Extracted records:
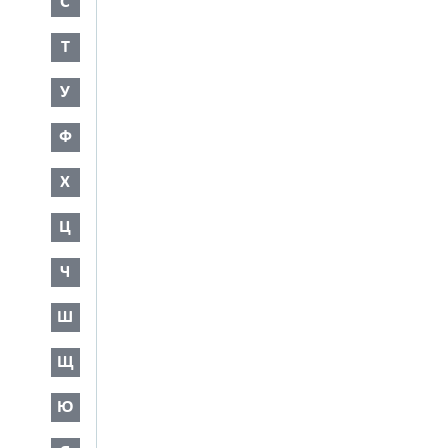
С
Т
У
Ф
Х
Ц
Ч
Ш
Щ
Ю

--

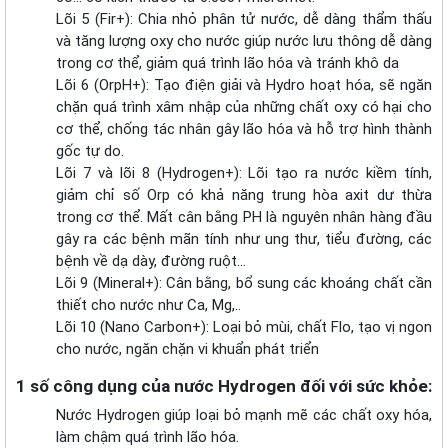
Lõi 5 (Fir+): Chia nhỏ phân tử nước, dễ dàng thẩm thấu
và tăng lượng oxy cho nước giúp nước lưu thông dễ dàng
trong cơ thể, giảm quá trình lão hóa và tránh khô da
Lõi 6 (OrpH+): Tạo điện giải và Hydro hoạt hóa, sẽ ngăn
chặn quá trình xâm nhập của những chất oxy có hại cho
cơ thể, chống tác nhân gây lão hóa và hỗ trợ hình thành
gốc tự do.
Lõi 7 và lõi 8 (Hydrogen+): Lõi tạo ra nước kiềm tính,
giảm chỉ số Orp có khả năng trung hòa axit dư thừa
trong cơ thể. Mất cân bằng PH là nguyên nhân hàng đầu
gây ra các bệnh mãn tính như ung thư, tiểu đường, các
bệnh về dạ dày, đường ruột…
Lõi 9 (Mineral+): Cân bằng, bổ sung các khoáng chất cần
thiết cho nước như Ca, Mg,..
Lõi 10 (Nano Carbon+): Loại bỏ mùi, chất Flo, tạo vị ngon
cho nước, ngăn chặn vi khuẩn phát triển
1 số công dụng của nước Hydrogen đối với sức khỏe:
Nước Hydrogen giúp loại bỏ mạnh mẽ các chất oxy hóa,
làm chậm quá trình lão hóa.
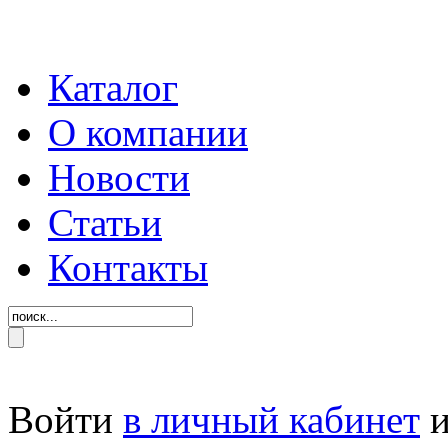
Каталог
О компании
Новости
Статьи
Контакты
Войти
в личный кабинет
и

-- PROMPT --
Scan the lines above for the word "ngăn", then copy each line that has it.

-- RESULT --
Lõi 6 (OrpH+): Tạo điện giải và Hydro hoạt hóa, sẽ ngăn
cho nước, ngăn chặn vi khuẩn phát triển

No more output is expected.